Copy out the records in full, word for word, without pictures.

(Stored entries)

>>>>>

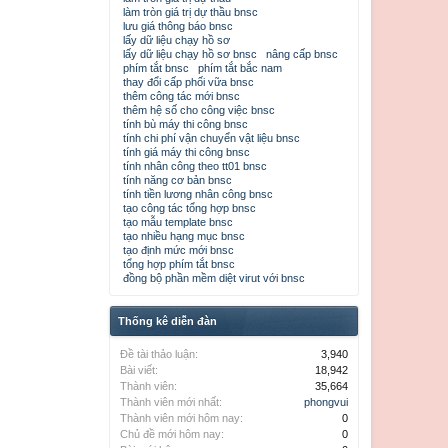
làm tròn giá trị dự thầu bnsc
lưu giá thông báo bnsc
lấy dữ liệu chạy hồ sơ
lấy dữ liệu chạy hồ sơ bnsc
nâng cấp bnsc
phím tắt bnsc
phím tắt bắc nam
thay đổi cấp phối vữa bnsc
thêm công tác mới bnsc
thêm hệ số cho công việc bnsc
tính bù máy thi công bnsc
tính chi phí vận chuyển vật liệu bnsc
tính giá máy thi công bnsc
tính nhân công theo tt01 bnsc
tính năng cơ bản bnsc
tính tiền lương nhân công bnsc
tạo công tác tổng hợp bnsc
tạo mẫu template bnsc
tạo nhiều hạng mục bnsc
tạo định mức mới bnsc
tổng hợp phím tắt bnsc
đồng bộ phần mềm diệt virut với bnsc
Thống kê diễn đàn
Đề tài thảo luận:
3,940
Bài viết:
18,942
Thành viên:
35,664
Thành viên mới nhất:
phongvui
Thành viên mới hôm nay:
0
Chủ đề mới hôm nay:
0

<<<<<

**Answer space**
làm tròn giá trị dự thầu bnsc
lưu giá thông báo bnsc
lấy dữ liệu chạy hồ sơ
lấy dữ liệu chạy hồ sơ bnsc
nâng cấp bnsc
phím tắt bnsc
phím tắt bắc nam
thay đổi cấp phối vữa bnsc
thêm công tác mới bnsc
thêm hệ số cho công việc bnsc
tính bù máy thi công bnsc
tính chi phí vận chuyển vật liệu bnsc
tính giá máy thi công bnsc
tính nhân công theo tt01 bnsc
tính năng cơ bản bnsc
tính tiền lương nhân công bnsc
tạo công tác tổng hợp bnsc
tạo mẫu template bnsc
tạo nhiều hạng mục bnsc
tạo định mức mới bnsc
tổng hợp phím tắt bnsc
đồng bộ phần mềm diệt virut với bnsc
Thống kê diễn đàn
Đề tài thảo luận:
3,940
Bài viết:
18,942
Thành viên:
35,664
Thành viên mới nhất:
phongvui
Thành viên mới hôm nay:
0
Chủ đề mới hôm nay:
0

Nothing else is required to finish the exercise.